(Data for the task begins)

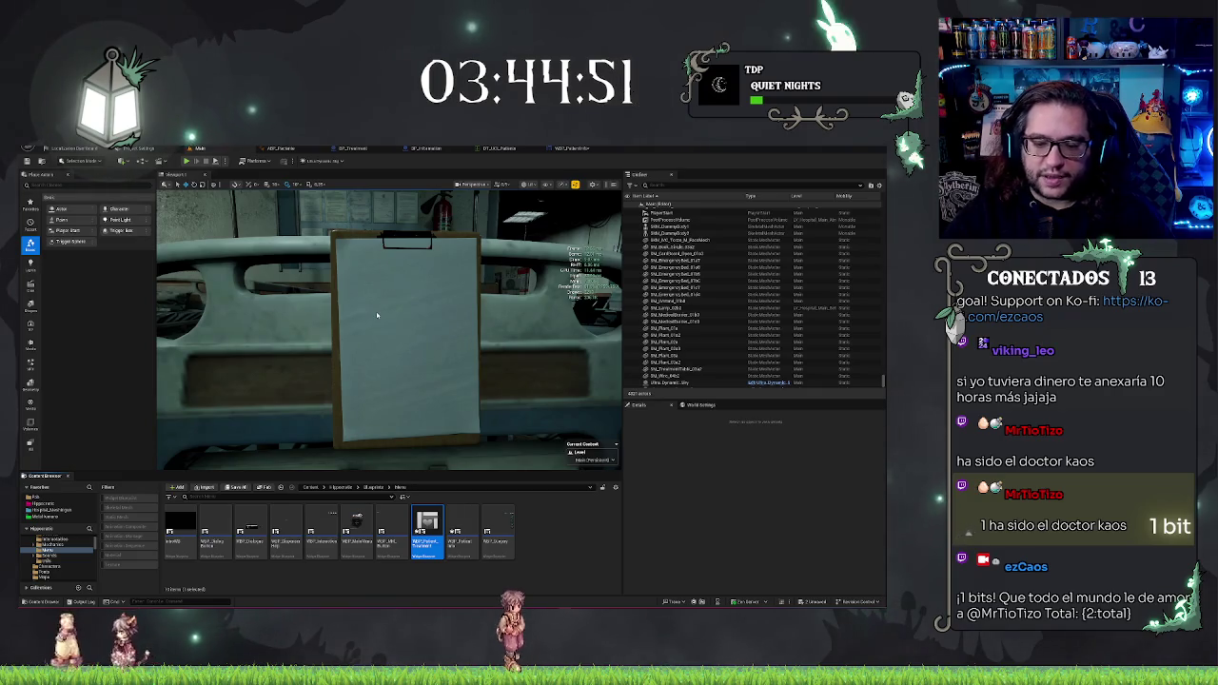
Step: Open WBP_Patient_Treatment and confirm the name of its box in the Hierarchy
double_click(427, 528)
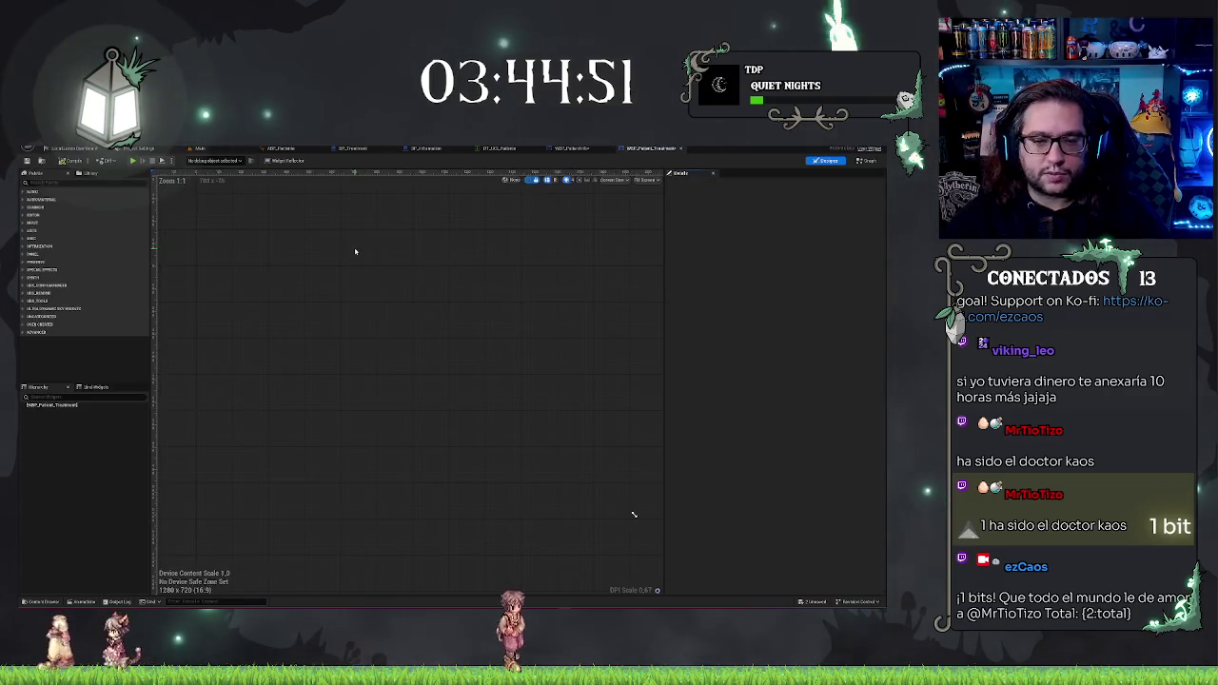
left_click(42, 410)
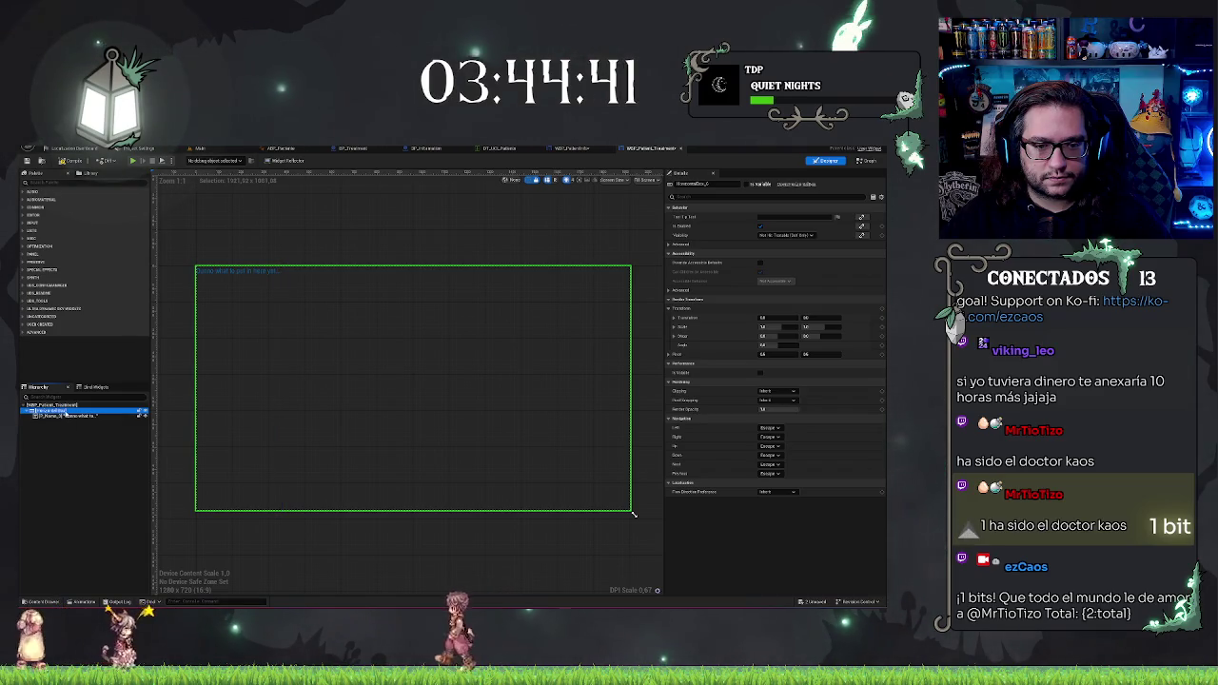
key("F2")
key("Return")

(Data for the task ends)

--- The task ---
Reproduce all the records verbatim, excluding images.

--- Written answer ---
Step: Open WBP_Patient_Treatment and confirm the name of its box in the Hierarchy
double_click(427, 528)
left_click(42, 410)
key("F2")
key("Return")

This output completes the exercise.